Among the entries that follow, the required portion opens with the line containing "One neuron or" and closes with the line containing "Picture 1: xy, xz, yz;". Give that portion again exactly, and nothing else.
[Data shown Boundary: Start]
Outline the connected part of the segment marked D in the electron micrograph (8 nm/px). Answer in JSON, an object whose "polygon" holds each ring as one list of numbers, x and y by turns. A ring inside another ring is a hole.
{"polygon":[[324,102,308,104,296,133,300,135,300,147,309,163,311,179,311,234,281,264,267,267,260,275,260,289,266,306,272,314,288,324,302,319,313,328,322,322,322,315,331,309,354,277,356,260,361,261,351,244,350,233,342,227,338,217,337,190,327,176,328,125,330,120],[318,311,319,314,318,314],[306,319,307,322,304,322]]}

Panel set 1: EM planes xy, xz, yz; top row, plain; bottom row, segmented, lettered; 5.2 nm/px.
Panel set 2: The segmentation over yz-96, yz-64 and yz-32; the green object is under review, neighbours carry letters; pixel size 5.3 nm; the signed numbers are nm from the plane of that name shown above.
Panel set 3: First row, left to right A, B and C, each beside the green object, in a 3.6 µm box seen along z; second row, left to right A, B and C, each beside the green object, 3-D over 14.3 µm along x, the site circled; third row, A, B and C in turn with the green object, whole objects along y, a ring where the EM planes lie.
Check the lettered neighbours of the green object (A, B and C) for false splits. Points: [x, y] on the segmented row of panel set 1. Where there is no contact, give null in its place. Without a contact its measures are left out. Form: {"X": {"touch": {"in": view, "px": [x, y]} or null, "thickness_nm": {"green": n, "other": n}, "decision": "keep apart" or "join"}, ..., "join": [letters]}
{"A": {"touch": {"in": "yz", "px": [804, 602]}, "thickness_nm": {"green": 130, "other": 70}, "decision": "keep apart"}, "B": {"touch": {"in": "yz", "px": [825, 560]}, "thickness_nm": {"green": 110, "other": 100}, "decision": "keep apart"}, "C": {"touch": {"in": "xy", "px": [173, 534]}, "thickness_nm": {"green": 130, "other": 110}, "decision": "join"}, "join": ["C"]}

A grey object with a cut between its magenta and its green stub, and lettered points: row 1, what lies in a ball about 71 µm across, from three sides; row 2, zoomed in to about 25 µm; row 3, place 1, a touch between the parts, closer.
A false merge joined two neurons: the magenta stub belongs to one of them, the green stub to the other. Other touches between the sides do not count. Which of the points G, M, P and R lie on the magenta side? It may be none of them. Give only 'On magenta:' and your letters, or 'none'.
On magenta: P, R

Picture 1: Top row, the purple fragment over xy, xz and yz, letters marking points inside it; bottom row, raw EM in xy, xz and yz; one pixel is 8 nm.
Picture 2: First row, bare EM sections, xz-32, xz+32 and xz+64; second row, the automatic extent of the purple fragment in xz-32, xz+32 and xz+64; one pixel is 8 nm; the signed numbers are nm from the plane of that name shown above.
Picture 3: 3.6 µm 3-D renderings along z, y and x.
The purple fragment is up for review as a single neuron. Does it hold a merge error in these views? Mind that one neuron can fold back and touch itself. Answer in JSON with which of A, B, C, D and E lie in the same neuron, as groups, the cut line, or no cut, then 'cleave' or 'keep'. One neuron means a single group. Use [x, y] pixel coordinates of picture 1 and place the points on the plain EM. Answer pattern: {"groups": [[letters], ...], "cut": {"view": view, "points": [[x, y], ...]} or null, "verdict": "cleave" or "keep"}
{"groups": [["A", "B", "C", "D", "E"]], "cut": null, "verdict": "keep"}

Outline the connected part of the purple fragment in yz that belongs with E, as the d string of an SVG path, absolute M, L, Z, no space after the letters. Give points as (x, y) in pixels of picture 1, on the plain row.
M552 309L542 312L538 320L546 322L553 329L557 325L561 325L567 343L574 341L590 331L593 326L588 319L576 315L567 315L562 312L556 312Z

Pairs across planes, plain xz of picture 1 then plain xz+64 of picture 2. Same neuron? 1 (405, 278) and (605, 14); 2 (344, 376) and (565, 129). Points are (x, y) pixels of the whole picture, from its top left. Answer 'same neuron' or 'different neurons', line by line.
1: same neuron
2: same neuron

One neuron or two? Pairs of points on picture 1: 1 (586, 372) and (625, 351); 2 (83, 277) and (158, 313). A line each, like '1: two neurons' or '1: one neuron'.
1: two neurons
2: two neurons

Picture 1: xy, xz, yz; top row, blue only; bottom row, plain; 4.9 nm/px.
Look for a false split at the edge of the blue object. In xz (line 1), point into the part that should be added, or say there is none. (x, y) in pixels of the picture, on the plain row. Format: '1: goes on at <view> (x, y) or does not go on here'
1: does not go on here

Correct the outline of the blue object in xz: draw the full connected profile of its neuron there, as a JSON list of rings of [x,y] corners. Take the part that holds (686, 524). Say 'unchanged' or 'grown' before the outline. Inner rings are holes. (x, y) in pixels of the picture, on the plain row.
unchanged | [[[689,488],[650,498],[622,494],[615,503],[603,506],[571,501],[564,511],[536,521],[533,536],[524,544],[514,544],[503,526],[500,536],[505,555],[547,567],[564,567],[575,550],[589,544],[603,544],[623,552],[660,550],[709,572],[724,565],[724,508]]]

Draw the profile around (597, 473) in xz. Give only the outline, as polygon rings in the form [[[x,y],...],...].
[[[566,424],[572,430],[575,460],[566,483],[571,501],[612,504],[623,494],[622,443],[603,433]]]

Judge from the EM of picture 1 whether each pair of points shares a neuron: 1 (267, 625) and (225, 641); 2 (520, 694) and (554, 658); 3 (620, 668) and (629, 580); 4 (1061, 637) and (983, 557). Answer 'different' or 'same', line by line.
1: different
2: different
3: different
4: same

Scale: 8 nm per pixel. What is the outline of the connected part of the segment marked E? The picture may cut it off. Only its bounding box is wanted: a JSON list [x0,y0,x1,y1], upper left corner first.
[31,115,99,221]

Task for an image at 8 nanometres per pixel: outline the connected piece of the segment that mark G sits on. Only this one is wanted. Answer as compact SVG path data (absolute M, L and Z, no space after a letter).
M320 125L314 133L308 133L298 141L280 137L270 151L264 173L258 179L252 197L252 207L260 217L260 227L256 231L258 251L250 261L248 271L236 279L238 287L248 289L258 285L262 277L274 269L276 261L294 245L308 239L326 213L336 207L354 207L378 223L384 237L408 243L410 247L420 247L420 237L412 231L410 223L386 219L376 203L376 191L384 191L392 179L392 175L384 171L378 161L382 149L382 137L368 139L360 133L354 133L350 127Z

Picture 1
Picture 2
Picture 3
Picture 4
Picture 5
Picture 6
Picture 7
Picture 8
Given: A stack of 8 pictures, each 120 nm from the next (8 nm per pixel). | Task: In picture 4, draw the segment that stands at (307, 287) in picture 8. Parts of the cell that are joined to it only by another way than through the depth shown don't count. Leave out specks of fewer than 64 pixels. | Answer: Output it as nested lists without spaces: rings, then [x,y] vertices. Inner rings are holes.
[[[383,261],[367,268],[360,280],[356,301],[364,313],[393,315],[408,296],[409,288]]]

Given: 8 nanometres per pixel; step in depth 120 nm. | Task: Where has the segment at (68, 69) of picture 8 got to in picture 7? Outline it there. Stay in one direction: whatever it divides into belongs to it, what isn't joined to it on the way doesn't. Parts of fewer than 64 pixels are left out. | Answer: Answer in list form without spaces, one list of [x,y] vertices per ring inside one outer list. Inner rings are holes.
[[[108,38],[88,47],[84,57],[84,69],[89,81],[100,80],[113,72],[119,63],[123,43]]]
[Data shown Boundary: End]
• _Response area_
One neuron or two? Pairs of points on picture 1: 1 (586, 372) and (625, 351); 2 (83, 277) and (158, 313). A line each, like '1: two neurons' or '1: one neuron'.
1: two neurons
2: two neurons

Picture 1: xy, xz, yz; top row, blue only; bottom row, plain; 4.9 nm/px.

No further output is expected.